Trochocarpa laurina, commonly known as tree heath, axebreaker, sandberry, wheel-fruit or waddy wood, is a species of flowering plant of the family Ericaceae and is endemic to eastern Australia. It is a compact shrub to crooked tree with elliptic leaves at the ends of branches, tube-shaped white flowers arranged singly or in spikes at the ends of branches, and purple to black drupes.

==Description==
Trochocarpa laurina is a compact shrub to crooked tree that typically grows to a height of up to 13 m and has grey to brownish black bark. Its leaves are arranged alternately or in pseudowhorls at the ends of branches, and are elliptic to broadly elliptic, 50–70 mm long and 20–30 mm wide on a petiole 3–6 mm long, and pink at first. The leaves have 5 to 7 more or less longitudinal veins and the lower surface is a paler shade of green. The flowers are arranged singly or in spikes 20–40 mm long on the ends of branches. The flowers are white with bracteoles about 0.4 mm long and sepals about 1 mm long. The petals are joined at the base forming a tube 2–3 mm long with a bearded throat and erect, bearded lobes. Flowering occurs from December to January and the fruit is a purple to black drupe.

==Taxonomy==
This species was first formally described in 1807 by Edward Rudge who gave it the name Cyathodes laurina in the Transactions of the Linnean Society of London from specimens collected near Port Jackson. In 1810, Robert Brown transferred the species to Trochocarpa as T. laurina.

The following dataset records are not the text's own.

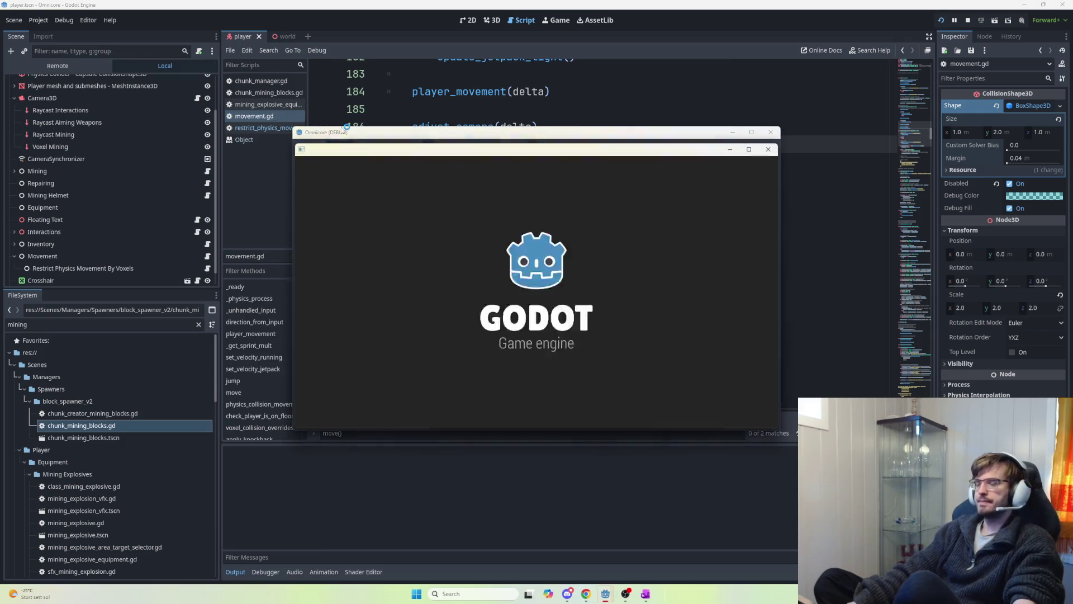
- Host the debug game and walk the player toward the bowl-shaped voxel pit
left_click(329, 163)
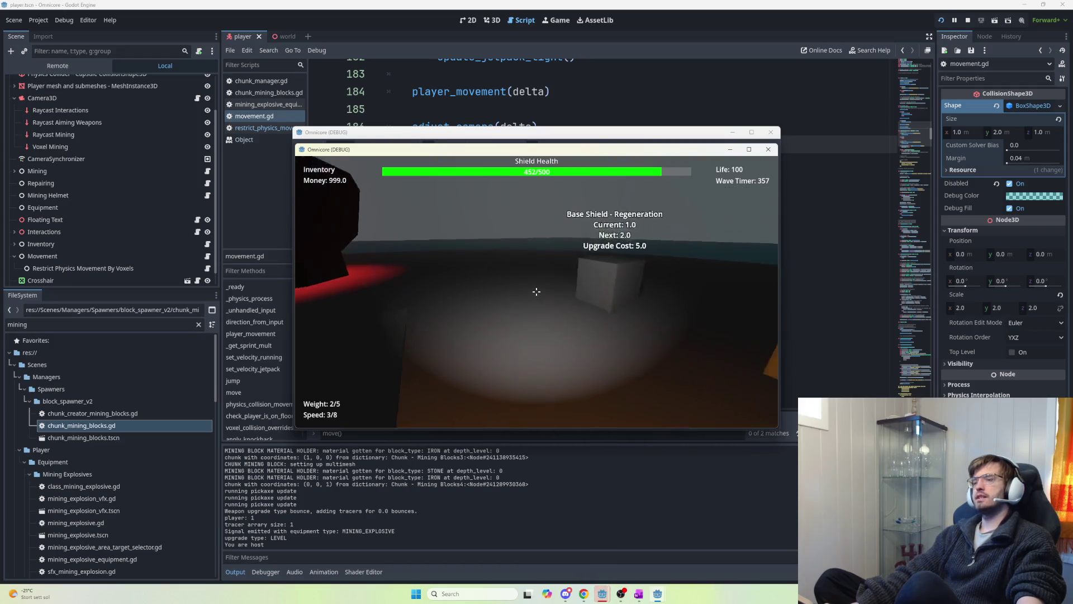
key("w")
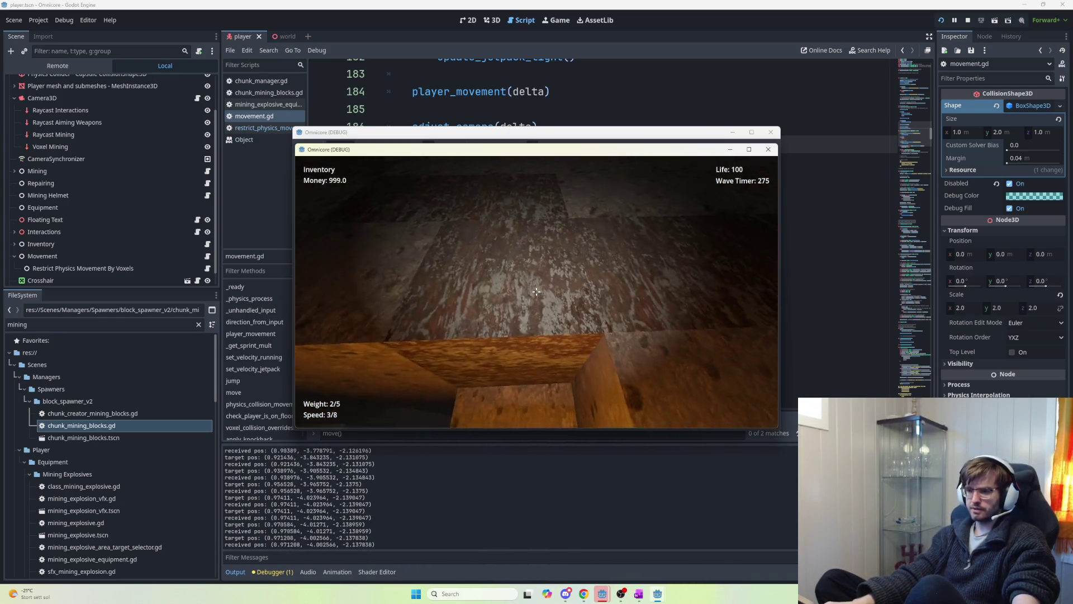
- Swing the pickaxe repeatedly at the orange iron block and mine down into the pit
left_click(536, 292)
left_click(536, 291)
left_click(536, 292)
left_click(536, 291)
left_click(536, 292)
left_click(535, 291)
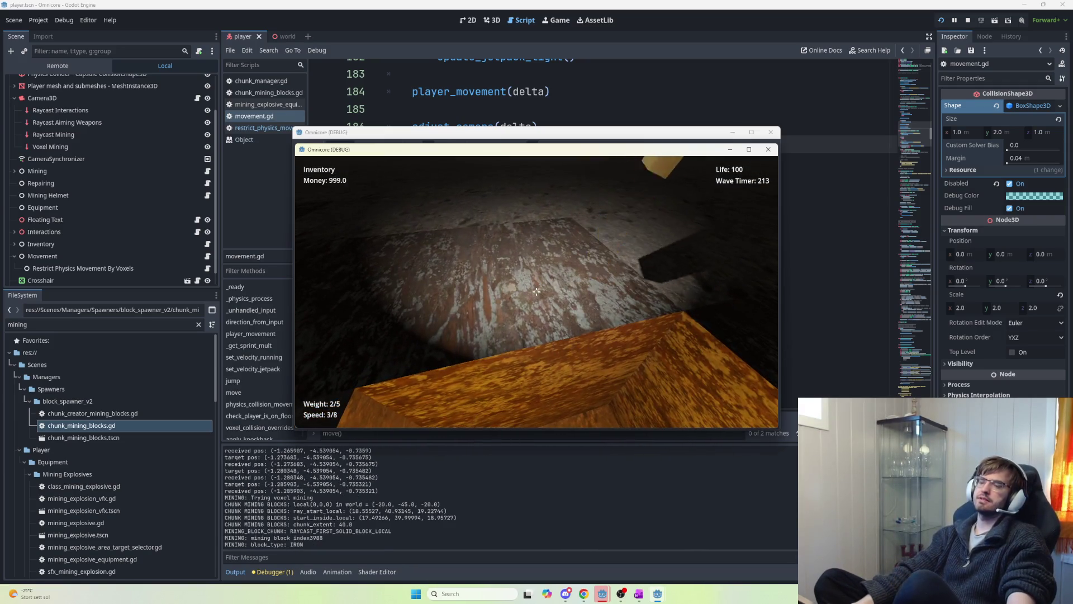
- Mine away the stone block, ledge and floor in front of the player
left_click(536, 292)
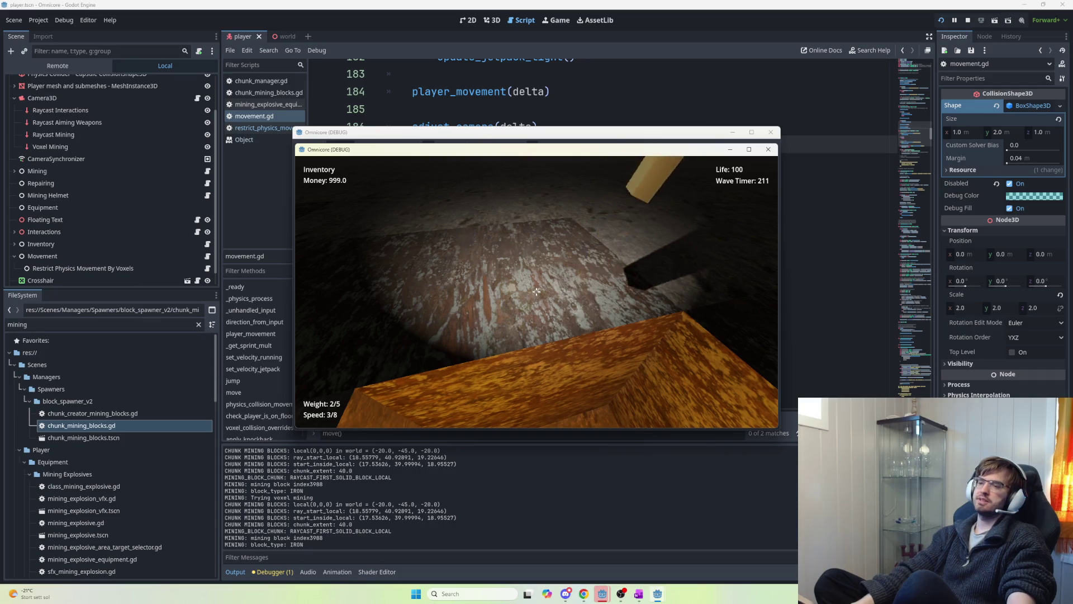
left_click(536, 291)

==Distribution and habitat==
Tree heath grows in gullies, amongst rock and on creekbanks and escarpments in warm-temperate, sub-tropical and sometimes dry rainforest on the coast and nearby ranges in New South Wales and Queensland. In August 1990, the then-largest known specimen was documented in the Sydney suburb of Eastwood; it stood 13.4 m tall.

==Ecology==
The fruit is dispersed by mammals, birds and flowing water, but germination is slow and may take up to 2 years. The plants can resprout after fire. The fruit is eaten by Lewin's honeyeater and the pied currawong. Host to the parasitic mistletoe Korthasella rubra ("korthal mistletoe"). Host tree for epiphytes including bird's-nest fern and elk horn fern. Used by Aboriginal Australians for waddies.